Le versement direct de fonds à la garde à l’enfance est essentiel pour l’égalité des sexes au Canada

    Le nouvel incitatif annoncé dans le budget du ministre des Finances Bill Morneau afin que le second parent puisse prendre un congé parental de cinq semaines, à prendre ou à laisser, et assumer sa part de responsabilités pour élever son jeune enfant constitue une bonne politique familiale pour le Canada. Cependant, cette mesure en fait peu pour aider les femmes à entrer sur le marché du travail et aider les familles à joindre les deux bouts. Si le gouvernement Trudeau souhaite véritablement appuyer la classe moyenne et favoriser l’égalité des sexes, comme le soutient son parti, il doit accroître ses investissements directs dans la garde à l’enfance.

    Bien des études et des rapports canadiens montrent que les investissements dans des services de garde de qualité sont les mesures les plus puissantes pour aider les familles à boucler leur budget. De tels investissements seront amortis. Ils ont un effet positif cumulatif sur l’emploi et le salaire des femmes. Et leur effet est encore plus grand pour les familles à faible revenu.

    Une recherche comme celle de Pierre Fortin au Québec montre que le financement direct de la garde d’enfants positionnera beaucoup mieux les femmes pour participer pleinement au marché du travail, ce qui en conséquence stimulera l’économie.

    Les femmes et les parents du Canada savent très bien combien il est difficile de payer les frais de garde des jeunes enfants.
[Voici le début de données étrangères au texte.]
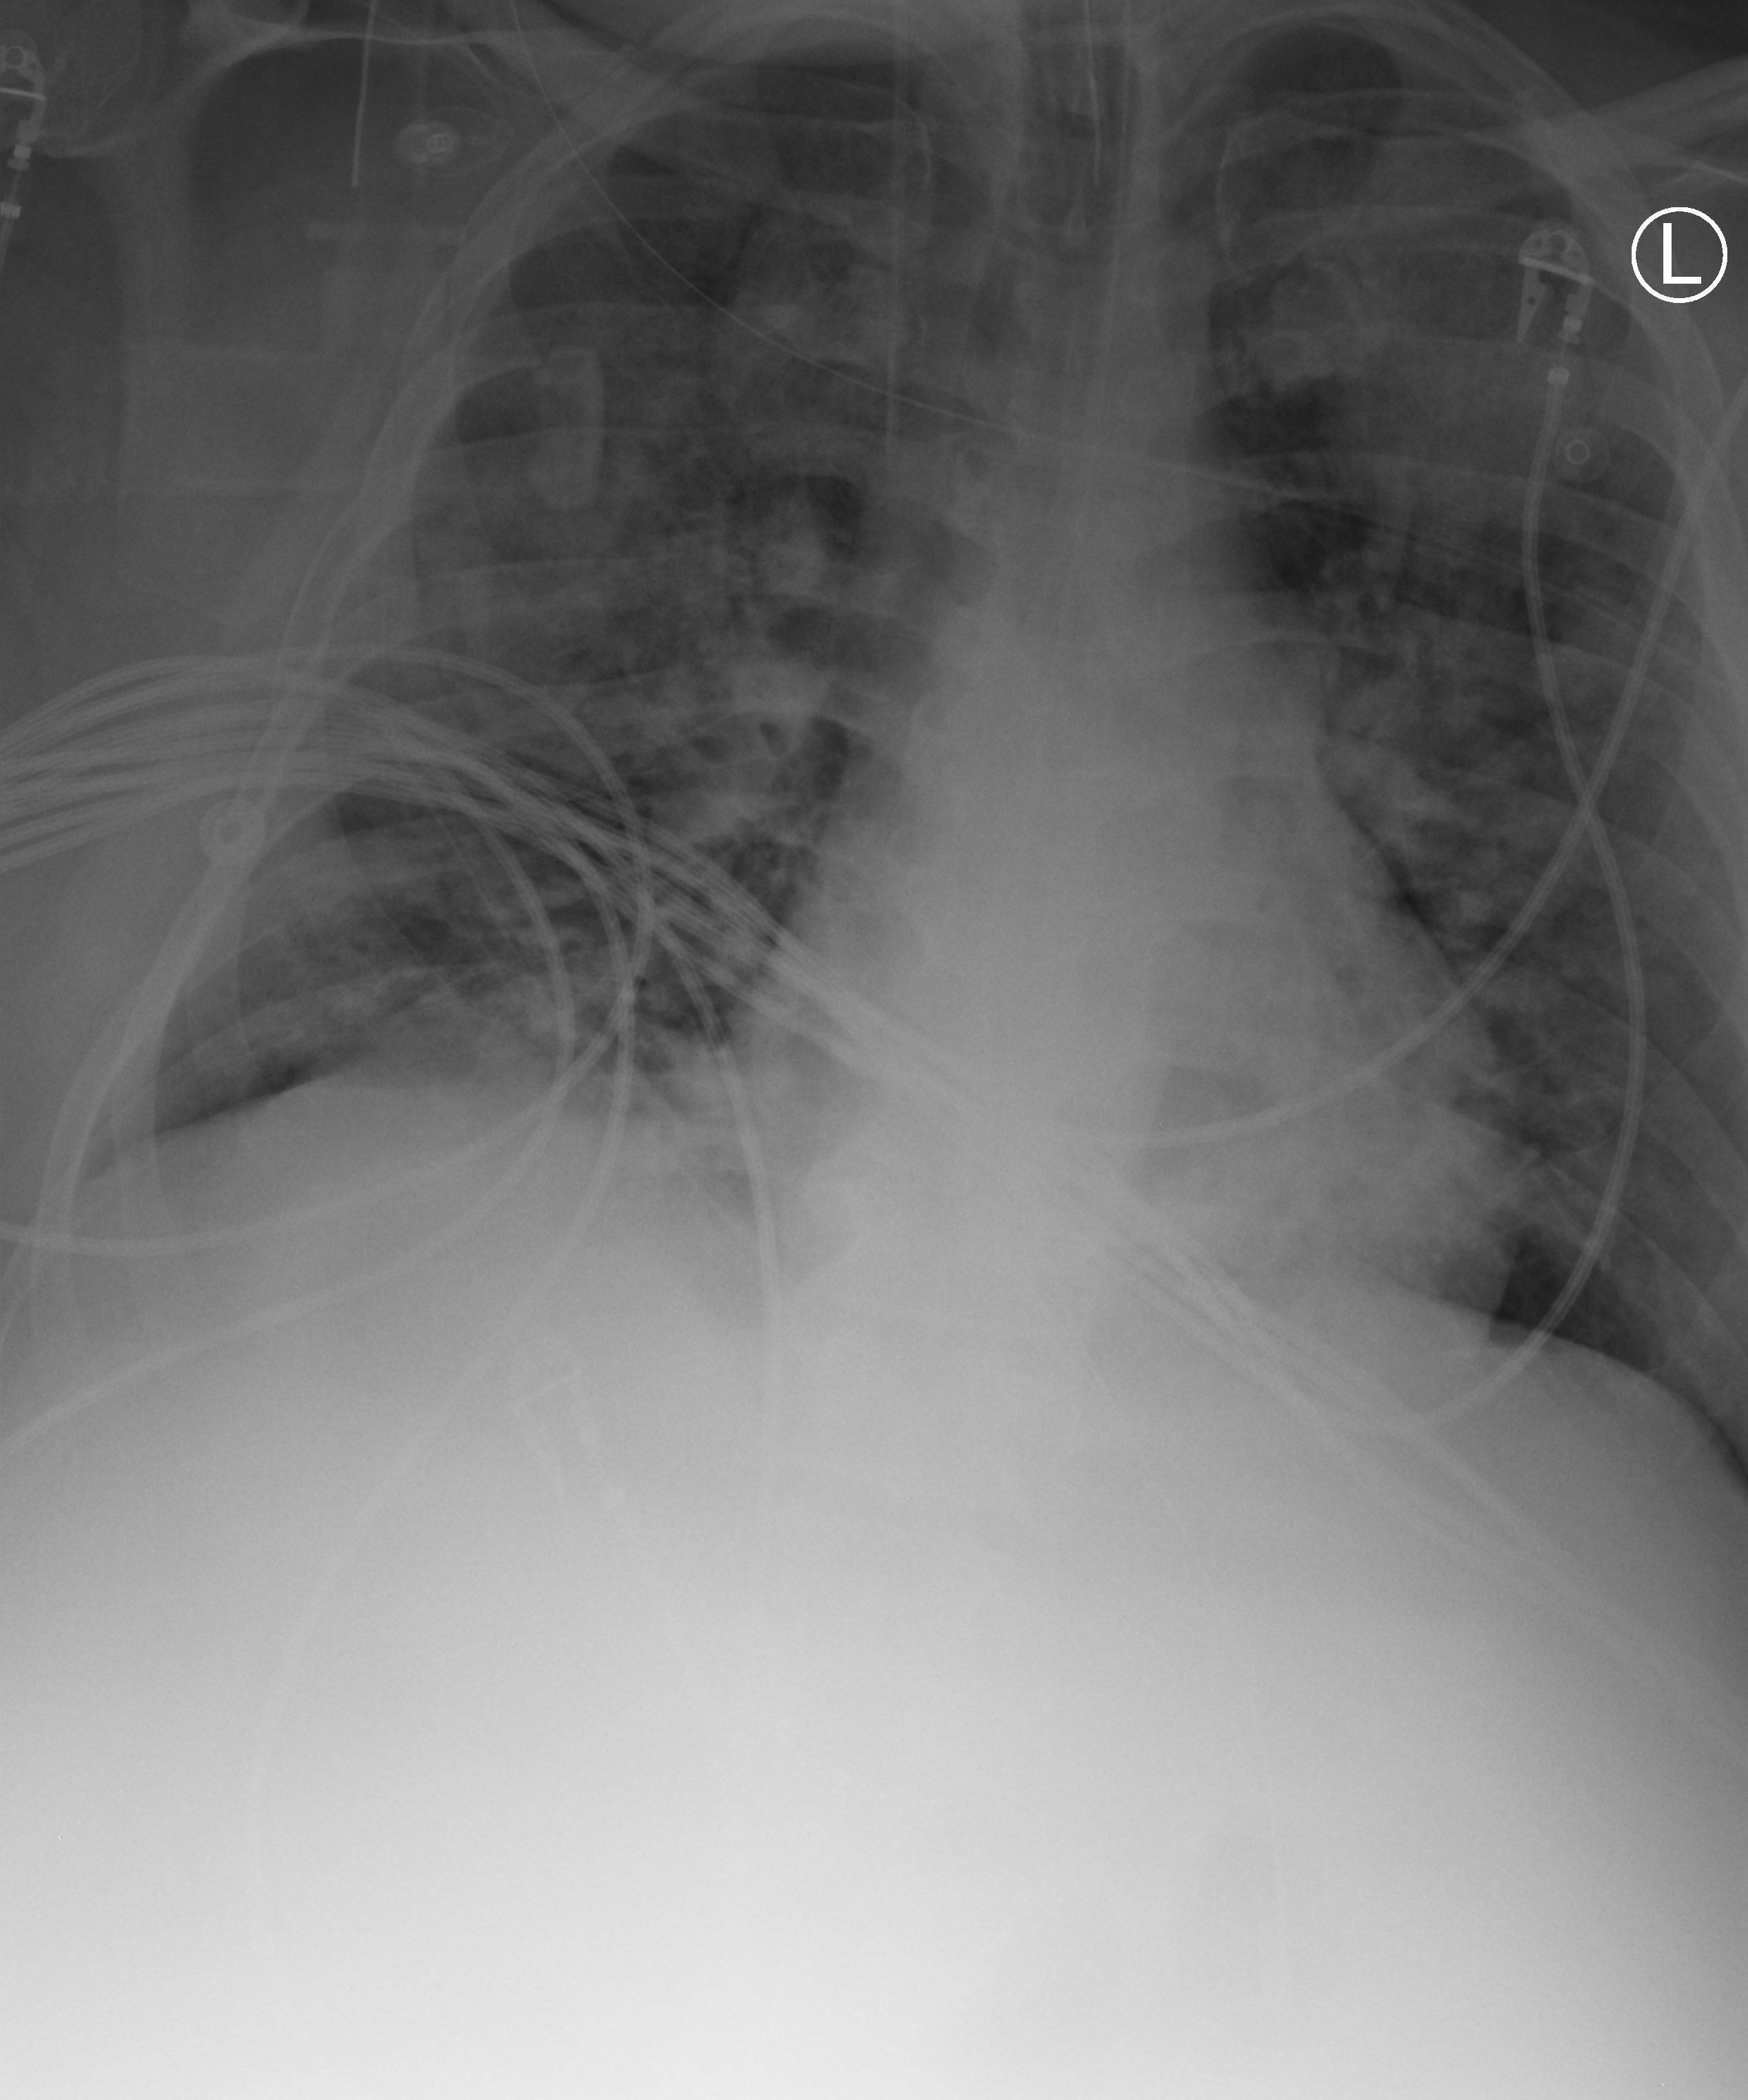
Chest X-ray (portable). Patient hospitalised with COVID-19; male, aged 18–59 years.
Admission-level facts for this patient (not findings on this image; timing relative to this image not recorded): admitted to intensive care during this hospital stay: yes; length of hospital stay: 47 days; mechanically ventilated during this hospital stay: yes.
Un nouveau rapport du Centre canadien des politiques alternatives qui traite de l’augmentation des frais de garde conclut qu’une famille moyenne ayant de jeunes enfants consacre environ le tiers de ses revenus à ces frais – soit quelque 21 096 $ par an en moyenne dans une ville comme Toronto –, ce qui équivaut au triple des droits de scolarité moyens d’une année à l’université.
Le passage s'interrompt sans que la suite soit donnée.